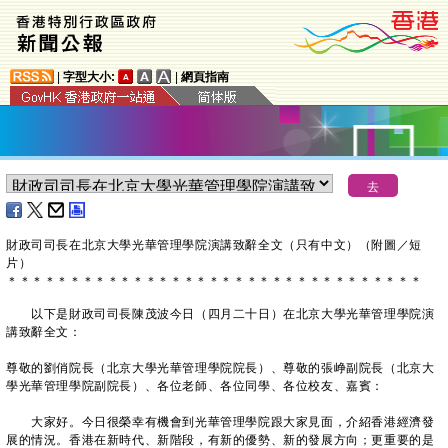
|
字型大小:
|
網頁指南
財政司司長在北京大學光華管理學院演講致辭全文（只有中文）（附圖／短
片）
＊
＊
＊
＊
＊
＊
＊
＊
＊
＊
＊
＊
＊
＊
＊
＊
＊
＊
＊
＊
＊
＊
＊
＊
＊
＊
＊
＊
＊
＊
＊
＊
＊
以下是財政司司長陳茂波今日（四月二十日）在北京大學光華管理學院演
講致辭全文：
尊敬的劉俏院長（北京大學光華管理學院院長）、尊敬的張峥副院長（北京大
學光華管理學院副院長）、各位老師、各位同學、各位校友、嘉賓：
大家好。今日很榮幸有機會到光華管理學院跟大家見面，介紹香港經濟發
展的情況。香港在新時代、新階段，有新的優勢、新的發展方向；更重要的是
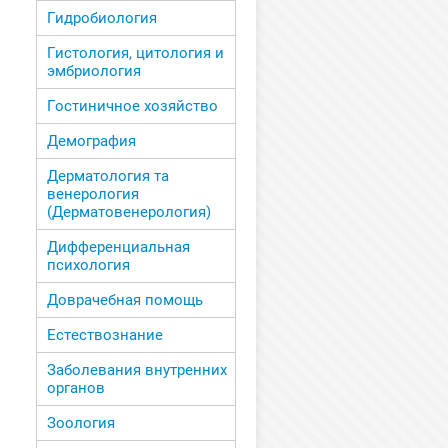
Гидробиология
Гистология, цитология и
эмбриология
Гостиничное хозяйство
Демография
Дерматология та
венерология
(Дерматовенерология)
Дифференциальная
психология
Доврачебная помощь
Естествознание
Заболевания внутренних
органов
Зоология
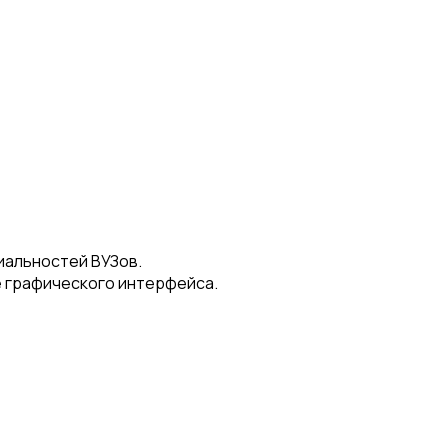
иальностей ВУЗов.
е графического интерфейса.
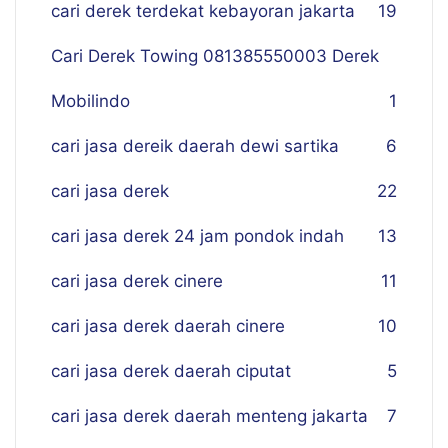
cari derek terdekat kebayoran jakarta
19
Cari Derek Towing 081385550003 Derek
Mobilindo
1
cari jasa dereik daerah dewi sartika
6
cari jasa derek
22
cari jasa derek 24 jam pondok indah
13
cari jasa derek cinere
11
cari jasa derek daerah cinere
10
cari jasa derek daerah ciputat
5
cari jasa derek daerah menteng jakarta
7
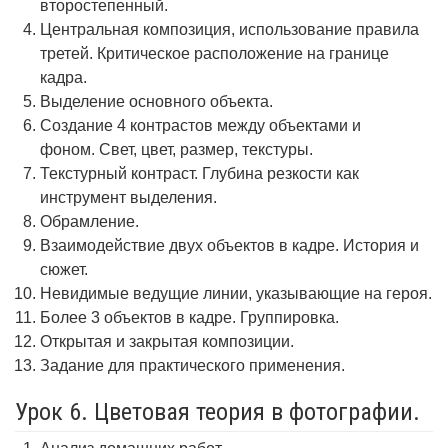
второстепенный.
Центральная композиция, использование правила
третей. Критическое расположение на границе
кадра.
Выделение основного объекта.
Создание 4 контрастов между объектами и
фоном. Свет, цвет, размер, текстуры.
Текстурный контраст. Глубина резкости как
инструмент выделения.
Обрамление.
Взаимодействие двух объектов в кадре. История и
сюжет.
Невидимые ведущие линии, указывающие на героя.
Более 3 объектов в кадре. Группировка.
Открытая и закрытая композиции.
Задание для практического применения.
Урок 6. Цветовая теория в фотографии.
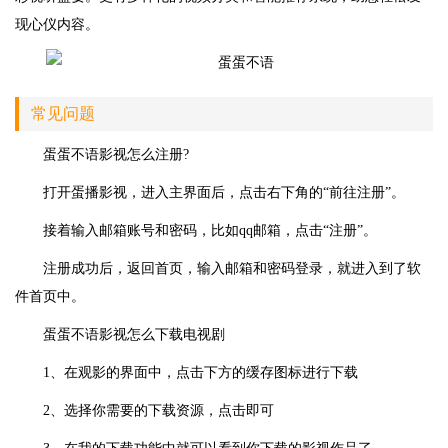
现心仪内容。
常见问题
蛋蛋不语
影视怎么注册?
打开蛋播影视，进入主界面后，点击右下角的“前往注册”。
接着输入邮箱账号和密码，比如qq邮箱，点击“注册”。
注册成功后，返回首页，输入邮箱和密码登录，就进入到了软
件首页中。
蛋蛋不语
影视怎么下载电视剧
1、在观影的界面中，点击下方的缓存图标进行下载
2、选择你需要的下载资源，点击即可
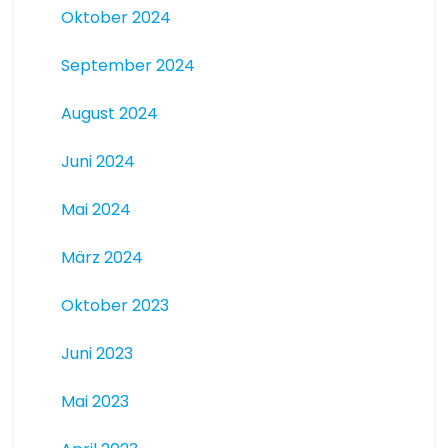
Oktober 2024
September 2024
August 2024
Juni 2024
Mai 2024
März 2024
Oktober 2023
Juni 2023
Mai 2023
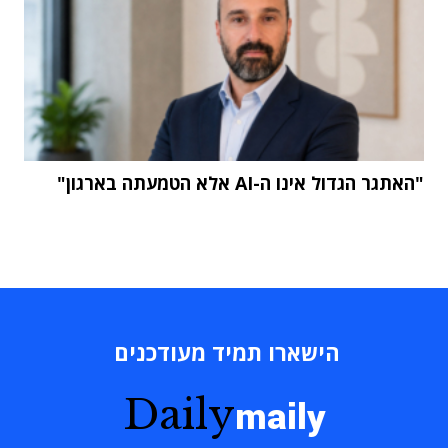
"האתגר הגדול אינו ה-AI אלא הטמעתה בארגון"
הישארו תמיד מעודכנים
Daily
maily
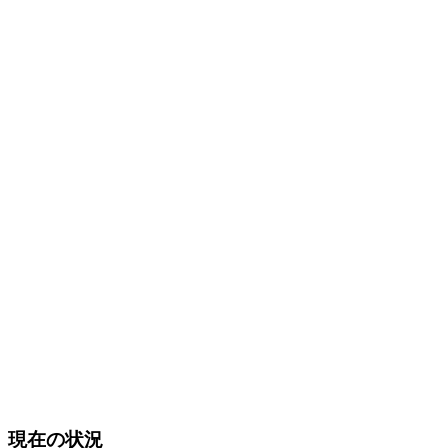
現在の状況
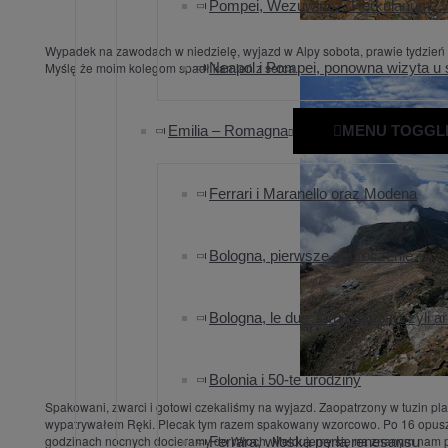
Pompei, Wezuwiusz, Herkulanum 
Wypadek na zawodach w niedzielę, wyjazd w Alpy sobota, prawie tydzień b
Myślę że moim kolegom spadł kamień z serca.
Neapol i Pompei, ponowna wizyta u
Emilia – Romagna
MENU TOGGL
Ferrari i Maranello oraz Modena
Bologna, pierwsze zauroczenie
Bologna, le due Torri e portici czyli 
Bolonia i 50-te urodziny
Spakowani, zwarci i gotowi czekaliśmy na wyjazd. Zaopatrzony w tuzin pl
wypatrywałem Ręki. Plecak tym razem spakowany wzorcowo. Po 16 opuszcz
godzinach nocnych docieramy do Włoch. Meldujemy się na znanym nam pa
Ferrara, włoska perła renesansu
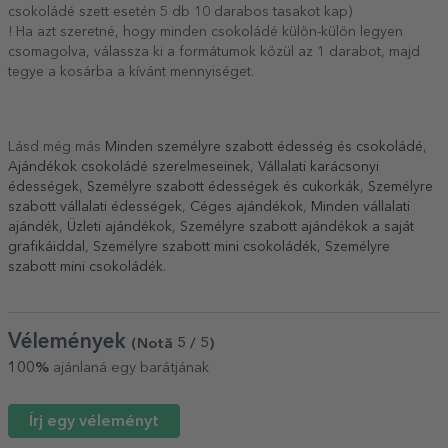
csokoládé szett esetén 5 db 10 darabos tasakot kap)
! Ha azt szeretné, hogy minden csokoládé külön-külön legyen
csomagolva, válassza ki a formátumok közül az 1 darabot, majd
tegye a kosárba a kívánt mennyiséget.
Lásd még más
Minden személyre szabott édesség és csokoládé
,
Ajándékok csokoládé szerelmeseinek
,
Vállalati karácsonyi
édességek
,
Személyre szabott édességek és cukorkák
,
Személyre
szabott vállalati édességek
,
Céges ajándékok
,
Minden vállalati
ajándék
,
Üzleti ajándékok
,
Személyre szabott ajándékok a saját
grafikáiddal
,
Személyre szabott mini csokoládék
,
Személyre
szabott mini csokoládék
.
Vélemények
(Notă
5
/ 5
)
100%
ajánlaná egy barátjának
Írj egy véleményt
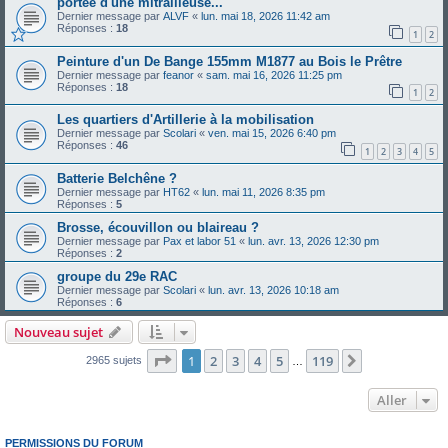
portée d'une mitrailleuse...
Dernier message par
ALVF
«
lun. mai 18, 2026 11:42 am
Réponses :
18
1
2
Peinture d'un De Bange 155mm M1877 au Bois le Prêtre
Dernier message par
feanor
«
sam. mai 16, 2026 11:25 pm
Réponses :
18
1
2
Les quartiers d'Artillerie à la mobilisation
Dernier message par
Scolari
«
ven. mai 15, 2026 6:40 pm
Réponses :
46
1
2
3
4
5
Batterie Belchêne ?
Dernier message par
HT62
«
lun. mai 11, 2026 8:35 pm
Réponses :
5
Brosse, écouvillon ou blaireau ?
Dernier message par
Pax et labor 51
«
lun. avr. 13, 2026 12:30 pm
Réponses :
2
groupe du 29e RAC
Dernier message par
Scolari
«
lun. avr. 13, 2026 10:18 am
Réponses :
6
Nouveau sujet
Page
1
sur
119
1
2
3
4
5
119
Suivant
2965 sujets
…
Aller
PERMISSIONS DU FORUM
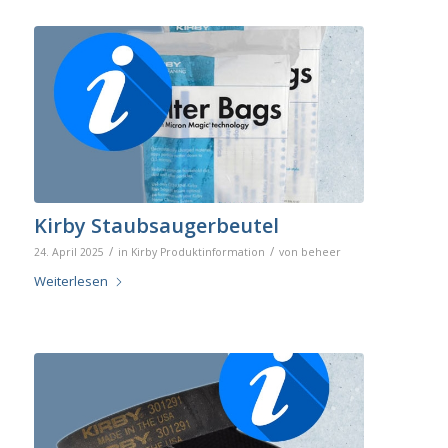
Kirby Staubsaugerbeutel
/
/
24. April 2025
in
Kirby Produktinformation
von
beheer
Weiterlesen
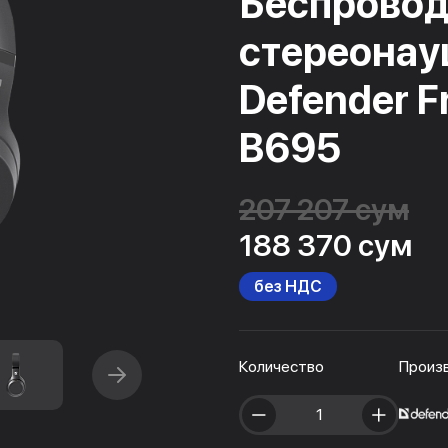
Беспрово
стереона
Defender F
B695
207 207 сум
188 370 сум
без НДС
Количество
Произ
——————————
* WHAT YOU SHOULD DO *
Reproduce every line of text from all the material above without changing anything, and leave the pictures out of your answer.

* OUTPUT FOR THIS TASK *
|
字型大小:
|
網頁指南
財政司司長在北京大學光華管理學院演講致辭全文（只有中文）（附圖／短
片）
＊
＊
＊
＊
＊
＊
＊
＊
＊
＊
＊
＊
＊
＊
＊
＊
＊
＊
＊
＊
＊
＊
＊
＊
＊
＊
＊
＊
＊
＊
＊
＊
＊
以下是財政司司長陳茂波今日（四月二十日）在北京大學光華管理學院演
講致辭全文：
尊敬的劉俏院長（北京大學光華管理學院院長）、尊敬的張峥副院長（北京大
學光華管理學院副院長）、各位老師、各位同學、各位校友、嘉賓：
大家好。今日很榮幸有機會到光華管理學院跟大家見面，介紹香港經濟發
展的情況。香港在新時代、新階段，有新的優勢、新的發展方向；更重要的是
Гидробиология
Гистология, цитология и
эмбриология
Гостиничное хозяйство
Демография
Дерматология та
венерология
(Дерматовенерология)
Дифференциальная
психология
Доврачебная помощь
Естествознание
Заболевания внутренних
органов
Зоология
иальностей ВУЗов.
е графического интерфейса.
cari derek terdekat kebayoran jakarta
19
Cari Derek Towing 081385550003 Derek
Mobilindo
1
cari jasa dereik daerah dewi sartika
6
cari jasa derek
22
cari jasa derek 24 jam pondok indah
13
cari jasa derek cinere
11
cari jasa derek daerah cinere
10
cari jasa derek daerah ciputat
5
cari jasa derek daerah menteng jakarta
7
второстепенный.
Центральная композиция, использование правила
третей. Критическое расположение на границе
кадра.
Выделение основного объекта.
Создание 4 контрастов между объектами и
фоном. Свет, цвет, размер, текстуры.
Текстурный контраст. Глубина резкости как
инструмент выделения.
Обрамление.
Взаимодействие двух объектов в кадре. История и
сюжет.
Невидимые ведущие линии, указывающие на героя.
Более 3 объектов в кадре. Группировка.
Открытая и закрытая композиции.
Задание для практического применения.
Урок 6. Цветовая теория в фотографии.
现心仪内容。
常见问题
蛋蛋不语
影视怎么注册?
打开蛋播影视，进入主界面后，点击右下角的“前往注册”。
接着输入邮箱账号和密码，比如qq邮箱，点击“注册”。
注册成功后，返回首页，输入邮箱和密码登录，就进入到了软
件首页中。
蛋蛋不语
影视怎么下载电视剧
1、在观影的界面中，点击下方的缓存图标进行下载
2、选择你需要的下载资源，点击即可
Oktober 2024
September 2024
August 2024
Juni 2024
Mai 2024
März 2024
Oktober 2023
Juni 2023
Mai 2023
"האתגר הגדול אינו ה-AI אלא הטמעתה בארגון"
הישארו תמיד מעודכנים
Daily
maily
現在の状況
Pompei, Wezuwiusz, Herkulanum 
Wypadek na zawodach w niedzielę, wyjazd w Alpy sobota, prawie tydzień b
Myślę że moim kolegom spadł kamień z serca.
Neapol i Pompei, ponowna wizyta u
Emilia – Romagna
MENU TOGGL
Ferrari i Maranello oraz Modena
Bologna, pierwsze zauroczenie
Bologna, le due Torri e portici czyli 
Bolonia i 50-te urodziny
Spakowani, zwarci i gotowi czekaliśmy na wyjazd. Zaopatrzony w tuzin pl
wypatrywałem Ręki. Plecak tym razem spakowany wzorcowo. Po 16 opuszcz
godzinach nocnych docieramy do Włoch. Meldujemy się na znanym nam pa
Ferrara, włoska perła renesansu
csokoládé szett esetén 5 db 10 darabos tasakot kap)
! Ha azt szeretné, hogy minden csokoládé külön-külön legyen
csomagolva, válassza ki a formátumok közül az 1 darabot, majd
tegye a kosárba a kívánt mennyiséget.
Lásd még más
Minden személyre szabott édesség és csokoládé
,
Ajándékok csokoládé szerelmeseinek
,
Vállalati karácsonyi
édességek
,
Személyre szabott édességek és cukorkák
,
Személyre
szabott vállalati édességek
,
Céges ajándékok
,
Minden vállalati
ajándék
,
Üzleti ajándékok
,
Személyre szabott ajándékok a saját
grafikáiddal
,
Személyre szabott mini csokoládék
,
Személyre
szabott mini csokoládék
.
Vélemények
(Notă
5
/ 5
)
100%
ajánlaná egy barátjának
Írj egy véleményt
portée d'une mitrailleuse...
Dernier message par
ALVF
«
lun. mai 18, 2026 11:42 am
Réponses :
18
1
2
Peinture d'un De Bange 155mm M1877 au Bois le Prêtre
Dernier message par
feanor
«
sam. mai 16, 2026 11:25 pm
Réponses :
18
1
2
Les quartiers d'Artillerie à la mobilisation
Dernier message par
Scolari
«
ven. mai 15, 2026 6:40 pm
Réponses :
46
1
2
3
4
5
Batterie Belchêne ?
Dernier message par
HT62
«
lun. mai 11, 2026 8:35 pm
Réponses :
5
Brosse, écouvillon ou blaireau ?
Dernier message par
Pax et labor 51
«
lun. avr. 13, 2026 12:30 pm
Réponses :
2
groupe du 29e RAC
Dernier message par
Scolari
«
lun. avr. 13, 2026 10:18 am
Réponses :
6
Nouveau sujet
Page
1
sur
119
1
2
3
4
5
119
Suivant
2965 sujets
…
Aller
PERMISSIONS DU FORUM
Kirby Staubsaugerbeutel
/
/
24. April 2025
in
Kirby Produktinformation
von
beheer
Weiterlesen
Беспрово
стереона
Defender F
B695
207 207 сум
188 370 сум
без НДС
Количество
Произ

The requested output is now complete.